Heck I couldn't finish the one rib, just too big.
The potatoes rock, I add fresh herbs during the boil for more flavor.

Holy hell, those look good! And huge too!! I don’t think I’ve found ribs that big. The ones I see are hardly worth buying.

Awesome looking plate!

How long did they take?
Thanks man.
LOL... That's what I was thinking when I first saw them.
Thickest meatiest short ribs I've ever found, I really think these are Plates.

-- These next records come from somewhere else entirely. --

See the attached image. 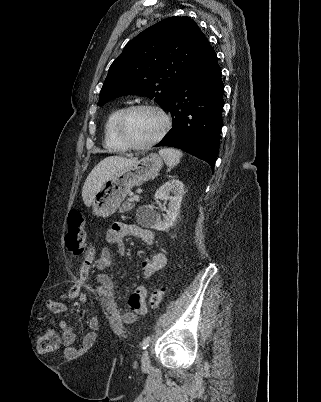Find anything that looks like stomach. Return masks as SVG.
Segmentation results:
<instances>
[{"mask_svg": "<svg viewBox=\"0 0 321 402\" xmlns=\"http://www.w3.org/2000/svg\"><path fill=\"white\" fill-rule=\"evenodd\" d=\"M162 166V157L151 153L118 170L95 192L91 203L94 214L112 215L133 187L157 175Z\"/></svg>", "mask_w": 321, "mask_h": 402, "instance_id": "1", "label": "stomach"}]
</instances>
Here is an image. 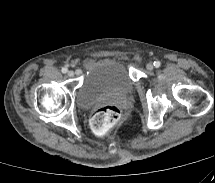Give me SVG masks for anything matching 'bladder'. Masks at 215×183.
Segmentation results:
<instances>
[{
  "label": "bladder",
  "instance_id": "bladder-1",
  "mask_svg": "<svg viewBox=\"0 0 215 183\" xmlns=\"http://www.w3.org/2000/svg\"><path fill=\"white\" fill-rule=\"evenodd\" d=\"M135 83L127 65L114 58L91 59L84 63L76 103L89 108L109 95H127Z\"/></svg>",
  "mask_w": 215,
  "mask_h": 183
}]
</instances>
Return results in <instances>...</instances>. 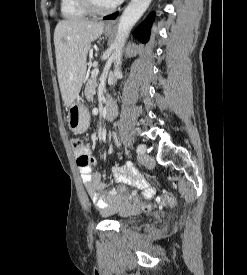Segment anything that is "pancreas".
Listing matches in <instances>:
<instances>
[{"instance_id": "obj_1", "label": "pancreas", "mask_w": 247, "mask_h": 275, "mask_svg": "<svg viewBox=\"0 0 247 275\" xmlns=\"http://www.w3.org/2000/svg\"><path fill=\"white\" fill-rule=\"evenodd\" d=\"M96 86H97L96 77L91 74L90 78L86 83V87L84 91L87 100H92L93 95L95 94Z\"/></svg>"}]
</instances>
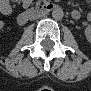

These averaged 285° for 5 hours, and I cranked the heat to 350° the last hour, for a total of six.
These were, 205° and 203° when pulled.
While these were butter tender, tender/juicy brisket on a stick, the larger rack could have taken another hour to render some more fat and still been fantastic.
WOW! Awesome cook man ! This is the first thing i saw this morning and ill probably be dreaming about those ribs tonight! Lol! Big like!!!
Hey thanks Sowsage... Those'll be some sweet dreams.
we never see those up here, wow that looks fandamntastic!
Thanks Tony,
I've never seen the likes down here either, wish I'd had more money cause I'd bought a case.
Chile....that looks absolutely amazing!! Great job and great documentation. Big LIKE!! I'd give my first born daughter and a pint of blood to get hands on a couple packs of those ribs....or maybe just a plate of them that you cooked :emoji_laughing:

Wow...it's all I can say,
Robert
Very kind of ya Robert, thank you.
I keep saying "Wow!" every time I see them.